Background: Although non-vitamin K antagonist oral anticoagulants (NOACs) are recommended over vitamin K antagonists (VKAs) in atrial fibrillation (AF) management, direct long-term head-to-head comparisons are lacking. Therefore, their risk-benefit profiles were investigated compared to VKAs and between NOACs. Methods: AF patients initiating anticoagulation between 2013-2019 were identified in Belgian nationwide data.
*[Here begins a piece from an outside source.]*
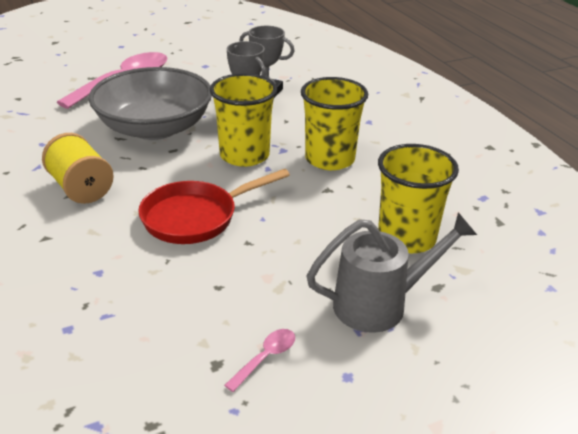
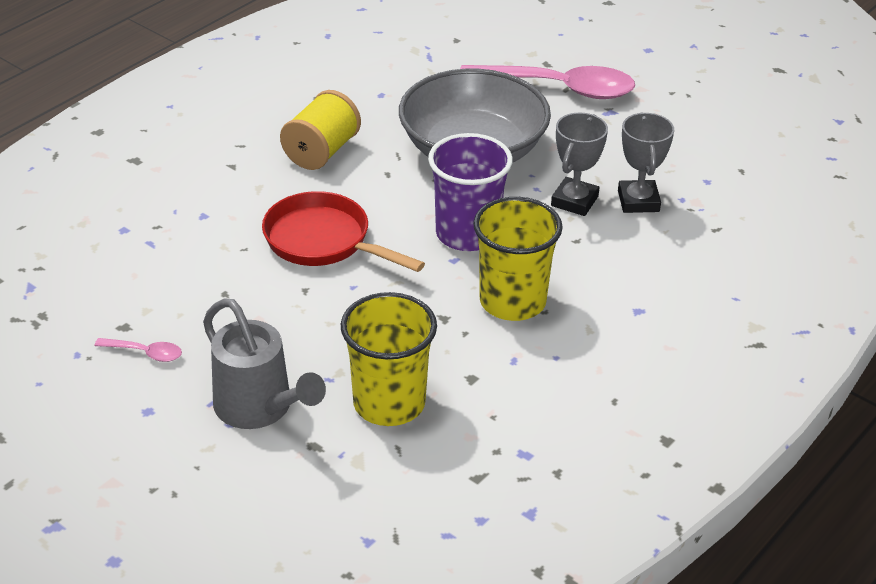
camera: 65 degrees right, 5 degrees up
yellow cup [210,73,277,167] -> purple cup [428,133,513,251]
Inverse probability of treatment weighted Cox regression was used to investigate effectiveness and safety outcomes and were additionally stratified by NOAC dose. Results: Among 254,478AF patients (328,796 person-years of follow-up), NOACs were associated with significantly lower risks of stroke or systemic embolism (stroke/SE) (hazard ratio (HR) 0.68, 95% confidence interval (CI) (0.64-0.72)), all-cause mortality (HR 0.76, 95%CI (0.74-0.79)), major or clinically relevant non-major bleeding (MB/CRNMB) (HR 0.94, 95%CI (0.91-0.98)) and intracranial hemorrhage (HR 0.73, 95%CI (0.66-0.79)), but non-significantly different risks of myocardial infarction, gastrointestinal and urogenital bleeding compared to VKAs. Despite similar stroke/SE risks, dabigatran and apixaban were associated with significantly lower MB/CRNMB risks compared to rivaroxaban (HR 0.86, 95%CI (0.83-0.90); HR 0.86, 95%CI (0.83-0.89), respectively) and edoxaban (HR 0.91, 95%CI (0.83-0.99); HR 0.86, 95%CI (0.81-0.91), respectively), and apixaban with significantly lower major bleeding risks compared to dabigatran (HR 0.86, 95%CI (0.80-0.92)) and edoxaban (HR 0.79, 95%CI (0.72-0.86)). However, higher mortality risks were observed in some risk groups including with apixaban in patients with diabetes or concomitantly using digoxin compared to dabigatran and edoxaban, respectively. Conclusion: NOACs had better long-term risk-benefit profiles than VKAs. While effectiveness was comparable, apixaban was overall associated with a more favorable safety profile followed by dabigatran.